Of course something might be done by advertising, as the autumn season was coming on; and Mrs. Wilding, who was left in charge, was said to be an excellent cook.
Ken turned to me.
"I don't see why we shouldn't go there ourselves, as it is standing vacant. For a few weeks at any rate, until a tenant offers. What would you say to the plan? It would give us the opportunity of looking round."
I caught at the idea.
"I shall like it of all things," I exclaimed. "And you can settle everything else from there."
It struck me Mr. Bayliss looked relieved.
"Yes, you would do well to go, Mr. Campbell," he said. "You will understand better about the property after seeing over it, and consulting with the factor. I think I told you the Chapel House cannot be alienated so long as Mrs. Wilding lives. You are bound to keep it up to afford a home for her, though she works there as a servant. The Will provides for that, as well as for the annuity charge of which I spoke."
A curious provision this, if you come to think of it; and it will be an odd position for us—for me— with a servant in the house over whom I can have no authority, as it is her home by as clear a right as it will be my own. I cannot bid her go, however much she may transgress.

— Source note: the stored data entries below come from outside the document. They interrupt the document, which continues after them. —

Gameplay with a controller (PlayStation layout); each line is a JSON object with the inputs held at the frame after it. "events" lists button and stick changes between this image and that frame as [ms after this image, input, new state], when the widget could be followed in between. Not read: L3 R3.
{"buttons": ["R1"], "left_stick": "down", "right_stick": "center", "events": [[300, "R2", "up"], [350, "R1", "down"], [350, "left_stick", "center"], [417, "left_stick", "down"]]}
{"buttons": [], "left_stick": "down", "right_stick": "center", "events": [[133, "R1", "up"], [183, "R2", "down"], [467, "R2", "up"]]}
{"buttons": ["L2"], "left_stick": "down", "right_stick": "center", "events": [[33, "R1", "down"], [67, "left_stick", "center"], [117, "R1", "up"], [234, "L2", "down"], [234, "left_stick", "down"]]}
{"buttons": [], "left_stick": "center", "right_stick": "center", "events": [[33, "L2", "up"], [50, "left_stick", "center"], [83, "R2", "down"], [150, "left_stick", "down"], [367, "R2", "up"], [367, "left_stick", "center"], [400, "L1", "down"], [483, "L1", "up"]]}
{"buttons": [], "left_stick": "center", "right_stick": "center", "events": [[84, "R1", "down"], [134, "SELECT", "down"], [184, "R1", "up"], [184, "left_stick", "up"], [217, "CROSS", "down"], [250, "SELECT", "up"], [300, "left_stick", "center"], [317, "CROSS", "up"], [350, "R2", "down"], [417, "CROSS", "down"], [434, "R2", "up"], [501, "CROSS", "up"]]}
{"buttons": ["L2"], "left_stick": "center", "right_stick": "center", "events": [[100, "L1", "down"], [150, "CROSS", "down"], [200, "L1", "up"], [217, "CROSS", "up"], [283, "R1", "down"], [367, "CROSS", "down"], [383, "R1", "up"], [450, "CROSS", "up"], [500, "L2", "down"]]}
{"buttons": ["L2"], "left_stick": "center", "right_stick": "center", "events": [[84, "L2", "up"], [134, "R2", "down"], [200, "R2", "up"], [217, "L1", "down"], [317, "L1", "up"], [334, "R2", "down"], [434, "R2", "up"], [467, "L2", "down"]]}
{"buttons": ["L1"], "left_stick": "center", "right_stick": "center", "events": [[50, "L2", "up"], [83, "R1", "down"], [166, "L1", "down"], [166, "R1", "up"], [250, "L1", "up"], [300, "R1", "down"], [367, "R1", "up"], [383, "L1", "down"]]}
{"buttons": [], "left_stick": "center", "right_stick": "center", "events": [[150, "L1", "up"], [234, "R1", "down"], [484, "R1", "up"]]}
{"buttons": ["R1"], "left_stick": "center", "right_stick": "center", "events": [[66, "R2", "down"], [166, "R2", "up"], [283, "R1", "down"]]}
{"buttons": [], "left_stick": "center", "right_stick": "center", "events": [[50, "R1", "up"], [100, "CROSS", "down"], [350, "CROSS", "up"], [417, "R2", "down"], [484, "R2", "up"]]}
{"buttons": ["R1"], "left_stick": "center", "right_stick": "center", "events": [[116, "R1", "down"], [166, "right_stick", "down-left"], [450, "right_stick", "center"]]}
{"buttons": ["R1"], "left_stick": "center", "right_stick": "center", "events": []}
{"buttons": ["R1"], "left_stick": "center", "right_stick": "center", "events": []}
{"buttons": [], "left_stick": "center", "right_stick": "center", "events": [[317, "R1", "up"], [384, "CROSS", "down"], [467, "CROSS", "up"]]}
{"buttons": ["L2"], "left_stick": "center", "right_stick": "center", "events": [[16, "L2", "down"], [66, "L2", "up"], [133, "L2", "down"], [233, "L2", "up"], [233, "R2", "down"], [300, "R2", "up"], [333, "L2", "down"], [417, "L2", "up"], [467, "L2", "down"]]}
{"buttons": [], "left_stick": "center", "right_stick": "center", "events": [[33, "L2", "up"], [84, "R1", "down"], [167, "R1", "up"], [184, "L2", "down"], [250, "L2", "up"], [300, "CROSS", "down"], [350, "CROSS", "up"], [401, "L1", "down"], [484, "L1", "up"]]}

But I said nothing of this to Ken, for I did not want to make difficulty; and if it is true we cannot let the Grange, it will be cheaper to live in it ourselves than to pay rent elsewhere. Then the query came up, why could not the Grange be let?—this after we had left Mr. Bayliss, and were discussing the matter between ourselves.
"Do you think it can be haunted?" I suggested, but Ken laughed aloud in scorn of the idea.
"What are you fancying about it, Maggie? It isn't an ancestral castle, hundreds of years old, but just an ugly modern house, without a scrap of romance. Ghost, indeed! It's too far from a station, or up and down too many hills on a bad road. Those are the reasons that keep houses vacant, not humbug about ghosts."
II
Ken was right in part of his description. Mirk Muir was a long way out from R--, and on a hilly road; and the Grange certainly was an ugly house. Indeed it could hardly have been plainer, or presented a more dismal exterior, than it did when we turned in through the open gate, one wet cloudy evening on the edge of dusk. The walls were faced with stucco and painted drab, the windows flat, and the slate roof dark with rain. The house itself looked square and compact as it fronted us and the gate; but to the left was a long annexe of one storey only, which appeared to be built of wood. "By George, that must be Nevill's chapel," Ken exclaimed. And then our "machine" drew up at the door.
It was opened to us by Mrs. Wilding, a tall gaunt woman, with quite the saddest face I ever saw. She made me think of those people who after a great grief are said never to have smiled again. But she was quite civil, even anxiously so; hoped we should not be inconvenienced because only two rooms had been made ready, but the notice was short, and she could only get in a girl to help. The dining-room was open, and presently there would be the service of a meal; the bedroom we were to occupy looked to the front immediately above. On the morrow, any changes we desired should of course be made.
It would do very well, we told her; and while Ken directed the driver about carrying up our luggage, I turned into the dining-room and sat down. There a lamp was lighted, and the table ready spread with a white cloth; there was even the cheer of a glowing fire which smelt delightfully of peat, and which the chill of the wet evening made welcome, summer as it was.